No tengo casi familia: ni padres, ni hermanos. Algunos tíos, con hijos de mi edad, a los que por aquel entonces veía en bodas o entierros, ceremonias o festividades en las que mi presencia nunca era requerida con especial énfasis ni mis ausencias parecían muy notorias.

Gozaba de cierto desahogo económico. Mis padres, ambos muertos prematuramente, me habían dejado una pequeña fortuna que yo completaba con mis labores como traductor de textos.

Debo dejar claro que no tengo, que yo sepa, alma o mente de psicópata. Nunca había tenido deseos o necesidad de matar, jamás fui maltratado en modo alguno, nunca gocé siendo niño decapitando lagartijas. De hecho, y por extraño que parezca, siento aversión ante cualquier tipo de violencia, sí, por extraño que parezca.

¿Por qué, entonces, decidí convertirme en un Serial Killer? No tengo la menor idea. Sé que un día, de alguna manera, comencé a pensar en ello.

Nadie seguía mis movimientos; podría desaparecer durante meses sin que se notara mi ausencia. Algún antiguo amigo, ocasionalmente un ex-compañero de instituto o de facultad, o alguno de mis tíos o primos me llamaban para interesarse por mí o para invitarme a una de esas fiestas anuales.

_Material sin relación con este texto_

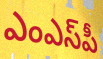
ఎంఎస్‌పీ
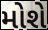
મોશે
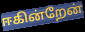
ஈகின்றேன்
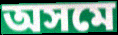
অসমে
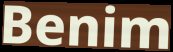
Benim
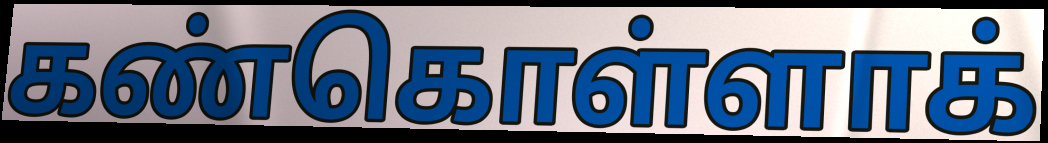
கண்கொள்ளாக்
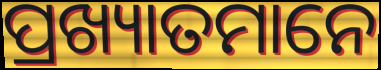
ପ୍ରଖ୍ୟାତମାନେ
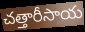
చత్తారీసాయ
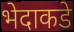
भेदाकडे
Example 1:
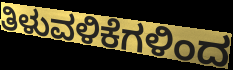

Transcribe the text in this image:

ತಿಳುವಳಿಕೆಗಳಿಂದ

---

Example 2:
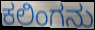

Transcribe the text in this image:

ಕಲಿಂಗನು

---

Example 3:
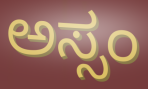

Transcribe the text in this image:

Tampoco con todo ello quiero decir que mi vida fuera aburrida. No lo era. Así era como yo quería vivir. En mi trabajo, en la lectura, en el cine, encontraba todas las distracciones que necesitaba. También practicaba algo de deporte para mantenerme en forma, aunque jamás deportes que necesitaran un equipo o un rival: senderismo, ciclismo de montaña. Muchas veces, simplemente comenzaba a correr durante horas o a cortar leña hasta que ya no podía más.

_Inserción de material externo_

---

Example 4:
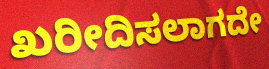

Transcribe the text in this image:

ಖರೀದಿಸಲಾಗದೇ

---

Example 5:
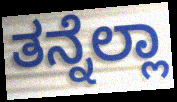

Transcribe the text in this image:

ತನ್ನೆಲ್ಲಾ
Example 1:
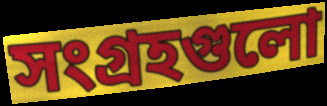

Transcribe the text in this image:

সংগ্রহগুলো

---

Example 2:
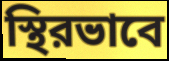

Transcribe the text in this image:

স্থিরভাবে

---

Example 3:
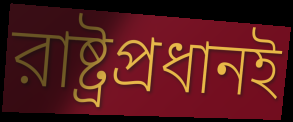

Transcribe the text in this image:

রাষ্ট্রপ্রধানই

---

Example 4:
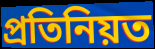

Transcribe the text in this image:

প্রতিনিয়ত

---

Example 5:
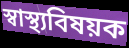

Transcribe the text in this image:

স্বাস্থ্যবিষয়ক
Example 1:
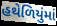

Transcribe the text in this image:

હથેળિયુંમાં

No tenía ni tengo a nadie a mi servicio. Me desempeño perfectamente en la cocina, mantengo la casa limpia; y la finca, a pesar de su gran tamaño, no requiere muchos cuidados: Robles y castaños, principalmente, y algún pino. También algunos frutales. Las podas correspondientes y dedicar algún tiempo, de cuando en vez, a retirar ramas y hojas que caen. Los montes en Galicia viven así, solos. Nada de viñas, césped ni setos o cualquier otro elemento vegetal que requiera trabajos de jardinería.

La finca se encuentra cerrada, desde tiempo inmemorial, por un muro de piedra de tres metros de altura. No tengo vecino alguno a la vista y el pueblo más cercano, al que casi nunca acudo, se encuentra a varios kilómetros de distancia. Hago la compra en un centro comercial, al que acudo una vez por semana o cada dos semanas, cuando aprovecho para acercarme a la ciudad para ventilar mi piso, en el que paso alguna noche. Mi vida, por tanto, era satisfactoria, pues eso exactamente es lo que yo entiendo que es una vida plena.  Tampoco he buscado jamás una relación duradera. Una mujer rompería aquella perfecta armonía.

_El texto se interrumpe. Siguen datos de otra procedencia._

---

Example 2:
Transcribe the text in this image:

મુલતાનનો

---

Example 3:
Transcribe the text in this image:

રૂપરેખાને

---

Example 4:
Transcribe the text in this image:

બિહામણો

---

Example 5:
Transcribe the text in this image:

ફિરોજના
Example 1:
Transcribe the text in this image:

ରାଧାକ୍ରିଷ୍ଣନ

Volviendo al principio, de alguna manera llegué un buen día a la conclusión de que yo sería un perfecto asesino en serie. No por considerar que tenía especiales aptitudes para ello. Tampoco tenía un móvil. Pero tenía la cobertura.

Como mucho, por buscar una explicación, quizás podría pensar que no tenía entonces una meta en mi vida, aunque esa es una reflexión que hago hoy, a posteriori. Puede que fuera ese el motivo. Tampoco fue una decisión repentina, sino algo que fue surgiendo por sí mismo, con una cadencia quizás deseada y sin duda premeditada.